§ Task instructions: Report each line in the listing below that contains the string "masks". A match counts only when the capitalization is the same.

§ Stored data:
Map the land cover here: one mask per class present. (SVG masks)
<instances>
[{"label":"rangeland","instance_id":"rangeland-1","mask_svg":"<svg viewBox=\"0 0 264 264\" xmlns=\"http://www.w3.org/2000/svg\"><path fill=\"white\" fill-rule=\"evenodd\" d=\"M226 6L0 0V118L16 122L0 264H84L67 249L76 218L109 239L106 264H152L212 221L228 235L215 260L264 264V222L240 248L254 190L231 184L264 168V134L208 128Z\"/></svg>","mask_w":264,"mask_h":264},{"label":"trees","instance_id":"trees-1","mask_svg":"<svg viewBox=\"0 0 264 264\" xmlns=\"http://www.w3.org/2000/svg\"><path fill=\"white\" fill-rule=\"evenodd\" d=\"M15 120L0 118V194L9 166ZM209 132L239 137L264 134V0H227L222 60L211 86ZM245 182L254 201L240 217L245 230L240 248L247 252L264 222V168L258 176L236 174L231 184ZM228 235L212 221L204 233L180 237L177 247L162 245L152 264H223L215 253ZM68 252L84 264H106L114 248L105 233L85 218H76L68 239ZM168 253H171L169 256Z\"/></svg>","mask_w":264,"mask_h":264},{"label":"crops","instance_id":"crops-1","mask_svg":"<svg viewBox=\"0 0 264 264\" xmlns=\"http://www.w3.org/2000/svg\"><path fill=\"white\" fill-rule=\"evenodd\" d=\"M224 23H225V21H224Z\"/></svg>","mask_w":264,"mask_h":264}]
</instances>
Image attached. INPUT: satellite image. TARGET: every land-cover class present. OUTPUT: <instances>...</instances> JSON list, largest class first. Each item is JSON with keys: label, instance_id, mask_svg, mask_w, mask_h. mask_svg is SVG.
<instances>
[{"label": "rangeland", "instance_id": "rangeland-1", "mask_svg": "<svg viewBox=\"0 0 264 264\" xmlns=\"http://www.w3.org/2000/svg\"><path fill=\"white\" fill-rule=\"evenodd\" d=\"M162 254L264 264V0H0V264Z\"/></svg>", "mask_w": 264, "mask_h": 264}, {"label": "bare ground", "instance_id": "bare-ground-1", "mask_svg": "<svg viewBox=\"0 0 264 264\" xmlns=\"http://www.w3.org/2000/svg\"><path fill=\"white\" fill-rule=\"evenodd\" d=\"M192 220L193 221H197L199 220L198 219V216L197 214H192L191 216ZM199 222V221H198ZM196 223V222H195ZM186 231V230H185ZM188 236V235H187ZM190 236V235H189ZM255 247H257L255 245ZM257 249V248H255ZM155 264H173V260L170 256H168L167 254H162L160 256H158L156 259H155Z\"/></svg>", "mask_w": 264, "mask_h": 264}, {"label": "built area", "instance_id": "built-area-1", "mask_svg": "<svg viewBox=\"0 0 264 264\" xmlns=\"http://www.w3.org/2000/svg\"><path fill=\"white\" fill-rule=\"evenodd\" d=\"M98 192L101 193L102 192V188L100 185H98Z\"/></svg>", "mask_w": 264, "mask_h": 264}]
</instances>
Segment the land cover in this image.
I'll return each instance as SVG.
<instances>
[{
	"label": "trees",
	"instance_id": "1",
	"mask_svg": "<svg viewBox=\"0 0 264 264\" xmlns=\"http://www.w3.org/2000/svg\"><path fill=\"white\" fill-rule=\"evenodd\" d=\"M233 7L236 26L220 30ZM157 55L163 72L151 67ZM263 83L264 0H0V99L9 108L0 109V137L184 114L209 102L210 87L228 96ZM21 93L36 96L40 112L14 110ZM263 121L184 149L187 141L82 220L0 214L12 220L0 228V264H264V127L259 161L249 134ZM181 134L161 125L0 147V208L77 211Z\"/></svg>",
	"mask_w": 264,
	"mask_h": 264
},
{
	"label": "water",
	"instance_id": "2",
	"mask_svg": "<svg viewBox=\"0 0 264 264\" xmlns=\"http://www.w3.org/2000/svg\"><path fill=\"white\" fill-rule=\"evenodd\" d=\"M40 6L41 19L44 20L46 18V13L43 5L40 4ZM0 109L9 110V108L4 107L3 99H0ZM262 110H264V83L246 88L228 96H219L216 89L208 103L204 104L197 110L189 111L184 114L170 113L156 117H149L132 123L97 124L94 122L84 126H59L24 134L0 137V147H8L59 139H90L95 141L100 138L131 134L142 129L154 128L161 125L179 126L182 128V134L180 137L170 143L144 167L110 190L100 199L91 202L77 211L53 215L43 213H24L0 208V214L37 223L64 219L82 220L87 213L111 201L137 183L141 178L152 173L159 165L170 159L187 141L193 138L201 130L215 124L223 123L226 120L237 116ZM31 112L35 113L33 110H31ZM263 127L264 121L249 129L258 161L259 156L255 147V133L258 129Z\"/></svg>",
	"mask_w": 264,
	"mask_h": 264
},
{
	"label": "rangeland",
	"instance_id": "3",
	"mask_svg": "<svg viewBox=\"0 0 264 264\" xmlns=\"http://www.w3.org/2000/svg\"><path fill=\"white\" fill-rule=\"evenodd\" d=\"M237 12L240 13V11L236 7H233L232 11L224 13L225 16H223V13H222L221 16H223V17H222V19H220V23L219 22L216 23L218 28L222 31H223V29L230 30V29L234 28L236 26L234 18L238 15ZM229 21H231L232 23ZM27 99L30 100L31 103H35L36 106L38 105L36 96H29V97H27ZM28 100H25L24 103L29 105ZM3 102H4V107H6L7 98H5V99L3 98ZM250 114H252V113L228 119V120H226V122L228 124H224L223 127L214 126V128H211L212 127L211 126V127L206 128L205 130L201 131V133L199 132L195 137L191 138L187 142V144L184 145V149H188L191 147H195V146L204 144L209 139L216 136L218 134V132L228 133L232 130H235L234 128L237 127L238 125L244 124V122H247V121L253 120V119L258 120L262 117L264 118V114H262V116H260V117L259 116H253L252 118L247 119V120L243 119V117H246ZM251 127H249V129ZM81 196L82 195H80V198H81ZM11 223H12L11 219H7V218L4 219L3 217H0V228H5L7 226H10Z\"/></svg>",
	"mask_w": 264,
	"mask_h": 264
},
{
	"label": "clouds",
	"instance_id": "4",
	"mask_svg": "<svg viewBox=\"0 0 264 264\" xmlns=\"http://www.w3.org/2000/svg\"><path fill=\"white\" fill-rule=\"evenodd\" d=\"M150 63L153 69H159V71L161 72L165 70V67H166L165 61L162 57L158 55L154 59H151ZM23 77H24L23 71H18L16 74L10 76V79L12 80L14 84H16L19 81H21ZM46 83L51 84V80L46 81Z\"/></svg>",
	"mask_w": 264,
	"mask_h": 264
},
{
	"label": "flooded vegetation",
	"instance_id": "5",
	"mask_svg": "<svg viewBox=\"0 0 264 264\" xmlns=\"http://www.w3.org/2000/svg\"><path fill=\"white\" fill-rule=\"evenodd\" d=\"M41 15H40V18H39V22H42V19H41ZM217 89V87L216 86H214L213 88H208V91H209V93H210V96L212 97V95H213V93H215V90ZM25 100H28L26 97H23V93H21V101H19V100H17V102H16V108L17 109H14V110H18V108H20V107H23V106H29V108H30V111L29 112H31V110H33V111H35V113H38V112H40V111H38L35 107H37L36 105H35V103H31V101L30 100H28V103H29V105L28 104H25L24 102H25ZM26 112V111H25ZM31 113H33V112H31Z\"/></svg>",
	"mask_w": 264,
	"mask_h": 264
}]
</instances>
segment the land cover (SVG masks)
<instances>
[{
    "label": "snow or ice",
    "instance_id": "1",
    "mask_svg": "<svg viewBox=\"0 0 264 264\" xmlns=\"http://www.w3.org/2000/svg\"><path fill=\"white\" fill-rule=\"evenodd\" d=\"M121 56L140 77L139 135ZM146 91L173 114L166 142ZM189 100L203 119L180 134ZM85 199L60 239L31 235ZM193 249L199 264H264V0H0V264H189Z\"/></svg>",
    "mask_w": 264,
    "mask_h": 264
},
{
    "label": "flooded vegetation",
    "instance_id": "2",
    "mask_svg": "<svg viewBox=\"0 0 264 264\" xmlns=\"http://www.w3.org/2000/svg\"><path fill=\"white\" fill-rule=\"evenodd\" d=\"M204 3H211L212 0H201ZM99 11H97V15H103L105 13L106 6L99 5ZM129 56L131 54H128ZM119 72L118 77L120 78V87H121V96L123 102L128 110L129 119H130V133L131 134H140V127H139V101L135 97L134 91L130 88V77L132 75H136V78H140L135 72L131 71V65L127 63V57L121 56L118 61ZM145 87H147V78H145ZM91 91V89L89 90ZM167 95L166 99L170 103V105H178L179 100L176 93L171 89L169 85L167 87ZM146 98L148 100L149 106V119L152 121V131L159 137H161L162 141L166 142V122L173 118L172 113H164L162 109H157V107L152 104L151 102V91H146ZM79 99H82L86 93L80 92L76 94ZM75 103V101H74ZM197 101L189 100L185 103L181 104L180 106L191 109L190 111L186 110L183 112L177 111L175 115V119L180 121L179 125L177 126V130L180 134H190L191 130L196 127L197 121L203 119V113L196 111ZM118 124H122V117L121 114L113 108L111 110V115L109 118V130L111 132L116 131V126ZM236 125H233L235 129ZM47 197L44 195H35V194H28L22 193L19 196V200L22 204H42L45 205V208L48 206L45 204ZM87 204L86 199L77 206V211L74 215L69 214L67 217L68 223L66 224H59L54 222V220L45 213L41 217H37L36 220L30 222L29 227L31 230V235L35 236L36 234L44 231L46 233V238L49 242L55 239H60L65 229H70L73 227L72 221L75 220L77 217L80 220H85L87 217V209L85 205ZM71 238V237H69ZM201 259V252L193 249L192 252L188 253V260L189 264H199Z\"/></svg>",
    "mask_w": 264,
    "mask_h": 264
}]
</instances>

§ Output:
Map the land cover here: one mask per class present. (SVG masks)
segment the land cover (SVG masks)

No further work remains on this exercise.